Good afternoon and welcome back to another Friday news roundup to close out the week.
Here’s what you need to know for the weekend:
A Sojourner Truth memorial is coming to Akron
The National Trust for Historic Preservation, in partnership with the Summit Suffrage Centennial Committee and the United Way, and John S. and James L. Knight Foundation, has unveiled plans to honor abolitionist and suffragist Sojourner Truth with a new memorial in Akron, Ohio. To honor Truth’s legacy, a statue will be installed at the site of her May 29, 1851, speech at the Ohio Women’s Rights Convention.
Ukraine’s high-tech Holocaust memorial at Babyn Yar draws detractors
The contemporary, digital-heavy take at the Babyn Yar Holocaust memorial in Kyiv, Ukraine, is drawing criticism for its campaign to draw visitors to what will be a $100 million memorial site once completed in 2025 (including advertisements on Tinder). While the approach is reportedly working, some argue that it’s inappropriate for the site of one of World War II’s worst massacres. This isn’t the first time the Babyn Yar Holocaust Memorial Center has drawn controversy—earlier this year, plans to have visitors assigned roles that they would reenact via VR headsets (including “Nazi executioner”) were scrapped after widespread complaints.
H/t to the New York Times
This Hudson Valley town converted an unused prison into a cannabis campus
What does a town or city do once a prison shutters and the hulking building is left behind? In Warwick, a town north of New York in the Hudson Valley, the defunct Mid-Orange Correctional Facility has been converted into the center of a blossoming hub for cannabis production and companies looking for office space. The adaptive-reuse industrial park is currently expanding, bringing things full circle for a facility that most often housed those convicted of drug-related offenses.
H/t to Gothamist
Intel breaks ground on two massive semiconductor plants in Arizona
Speaking of expansions, Intel has broken ground on two new semiconductor factories in Chandler, Arizona, worth a combined $20 billion.

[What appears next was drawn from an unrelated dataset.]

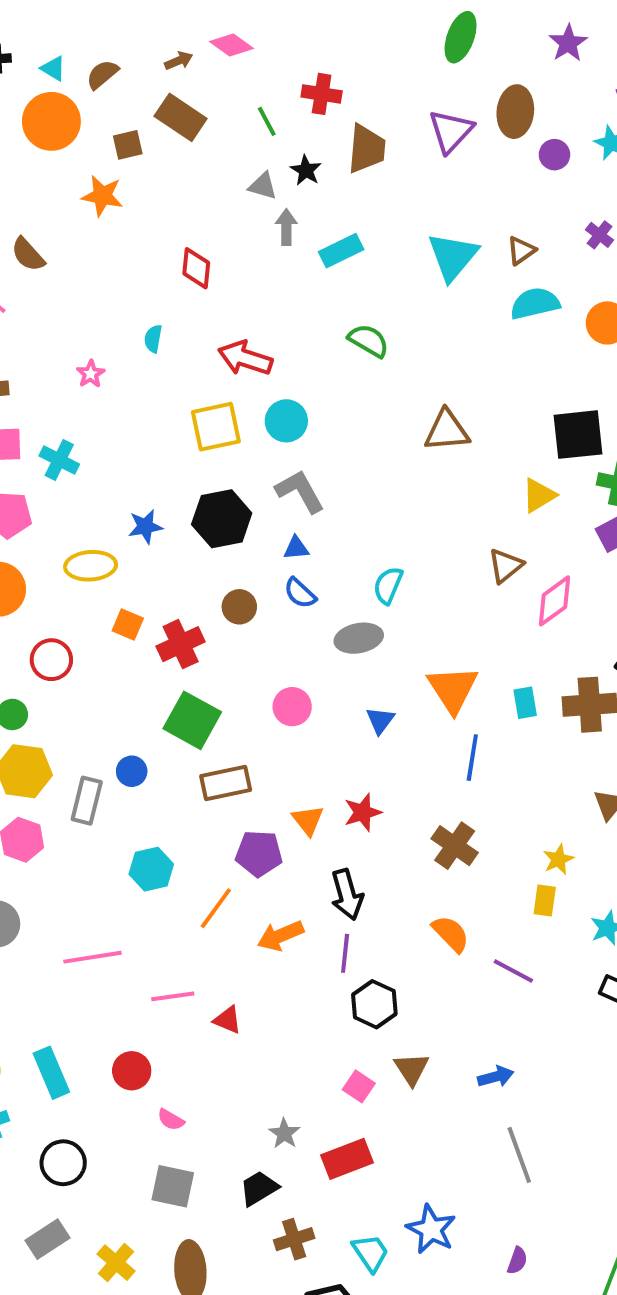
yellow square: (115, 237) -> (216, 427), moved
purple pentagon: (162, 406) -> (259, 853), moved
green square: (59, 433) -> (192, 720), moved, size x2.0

The eye-watering investment will bring add another 670,000 square feet of manufacturing capacity to the extant Ocotillo campus once the fabs are online in 2024 and bring the number of factories there to six. The move comes amid an unprecedented worldwide semiconductor shortage squeezing the price and availability of everything from car parts to graphics cards caused by the COVID-19 pandemic disrupted supply chains around the world.
H/t to Construction Dive
An E-1027 exhibition in L.A. is inextricably intertwined with Eileen Gray’s life
Eileen Gray’s iconic E-1027 villa is open to the public again on the French Riviera after a lengthy restoration, but for those who can’t make the trip, a new show in Los Angeles celebrates both the groundbreaking modernist building and Gray herself. From now through February 27, 2022, Enter Slowly, The Legacy of an Idea, a multimedia exploration of the house and Gray’s legacy by Kim Schoenstadt (both real and twisted by history and jealous rivals) is on display at the Mullin Gallery at ArtCenter College of Design in Pasadena.